その日の二の番は、ダインともう一人、ロベルトだった。『兎のロベルト』は万事公平な男だった。隊長だろうが副長だろうが新米だろうが等しく夜勤を割り振り、自らも務めを果たす。
この日も夕食後に仮眠所のベッドに入り、教会の夜半の鐘が鳴るより早く目を覚ました。むくっと起き上がると上着を羽織り、相方を起こしにかかる。

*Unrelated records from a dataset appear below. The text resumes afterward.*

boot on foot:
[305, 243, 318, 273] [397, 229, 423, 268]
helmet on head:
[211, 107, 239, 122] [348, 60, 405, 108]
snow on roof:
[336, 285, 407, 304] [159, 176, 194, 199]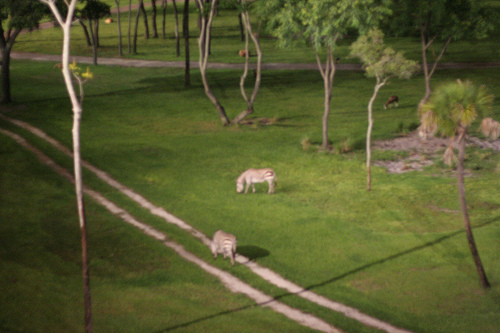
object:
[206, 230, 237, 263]
zebras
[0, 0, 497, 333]
grass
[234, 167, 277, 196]
zebra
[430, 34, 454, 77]
branch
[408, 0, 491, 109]
tree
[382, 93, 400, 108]
animal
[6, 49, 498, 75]
road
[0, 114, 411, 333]
tracks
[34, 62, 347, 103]
shadows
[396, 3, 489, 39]
leaves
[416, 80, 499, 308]
tree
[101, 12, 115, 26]
rock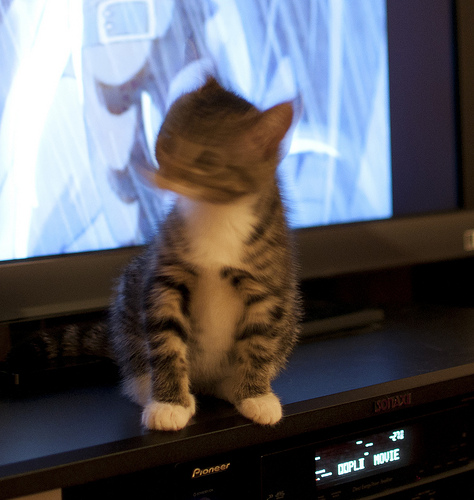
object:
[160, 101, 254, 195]
face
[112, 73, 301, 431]
kitten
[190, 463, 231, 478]
brand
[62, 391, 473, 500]
vcr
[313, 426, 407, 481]
lights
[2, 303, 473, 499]
table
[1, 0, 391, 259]
movie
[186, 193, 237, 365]
belly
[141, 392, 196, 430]
paw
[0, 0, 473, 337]
television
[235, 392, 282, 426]
paw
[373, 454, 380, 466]
letter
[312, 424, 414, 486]
display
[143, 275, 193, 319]
stripes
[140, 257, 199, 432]
leg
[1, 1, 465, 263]
tv screen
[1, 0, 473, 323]
encasing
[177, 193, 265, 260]
patch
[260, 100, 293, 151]
ear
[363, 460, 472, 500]
shelf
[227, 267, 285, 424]
leg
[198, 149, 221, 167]
eye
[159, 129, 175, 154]
eye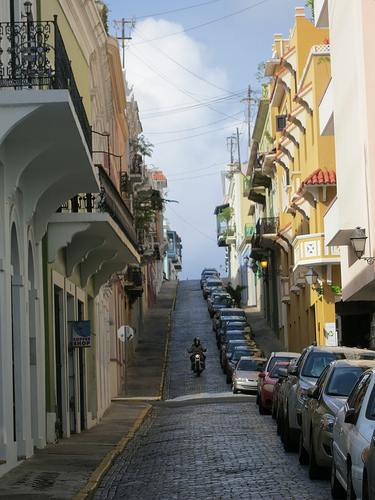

でっかい体をくるっと丸めて、枕にすがりつくようにして顔を埋めていた。
(相変わらず犬みたいな寝相しやがって)
苦笑しつつ声をかける。
「ディーンドルフ。起きろ」
「ん……んん」
まぶたが震えてうっすら開き、枕から顔をあげた。ひく、ひくっと鼻が蠢く。次の瞬間………
※
「まさか……俺の部屋と間違えて、がばちょっといったか?」
「ラベンダーのいいにおいがしたもんだから、てっきり」
「そりゃ殴られるわ」
やれやれ、とフロウは肩をすくめる。
「ただでさえ隊長さん、俺を毛嫌いしてんのに」
「すっげえ怒られた。『貴様、誰の尻をもんどるか!』って」
「もんじゃったのか」
「う」
かーっとダインの顔が赤くなる。そりゃあもう熟したトマトみたいに真っ赤に。
「隊長の、ケツを」
「ううっ」
目線が左右に泳ぎ、とうとうそらしてしまった。
「堅いな、と思ったら脳天にごいーんっと鉄拳が落ちて来た」
「はい、アウト〜〜っ」
「何で、ラベンダーのにおいとかさせてんだよ、隊長!」
がばっとカウンターに突っ伏すダインの頭を、にやにやしながら撫でてやった。
「さあ、何でかなあ」
誤爆の理由が自分が渡したウサギのサシュにあるのだと、容易に察しがついた。が、あえて言わない事にしておく。フロウライト・ジェムルは言うべき事と、そうでない事を素早く判断できる男なのだ。
(言わない方が、面白いものな。絶対)
「で、その痣は隊長に殴られてできたと?」
「いや。まだ続きがある」
「今度は何やらかした……」
※
基本的にダインは丈夫な男だった。脳天に鉄拳を落とされ、しばらくうずくまりはしたものの。ほどなくむくっと起き上がり、ベッドから出ると、深々と頭を下げた。
「申し訳ありませんでした、隊長」
「うむ。以後注意しろ」
制裁も済んだし、きちんと謝罪もあった。この件については、これ以上は追求すまい。
ロベルトはそう判断した。
「交代の時間だ、行くぞ」
「はい!」
ごそごそと上着を羽織るダインを従え、詰め所に向かった。
しかし。
夜勤の一の番と交代し、詰め所で二人っきりになった所でわんこ騎士は再びやらかした。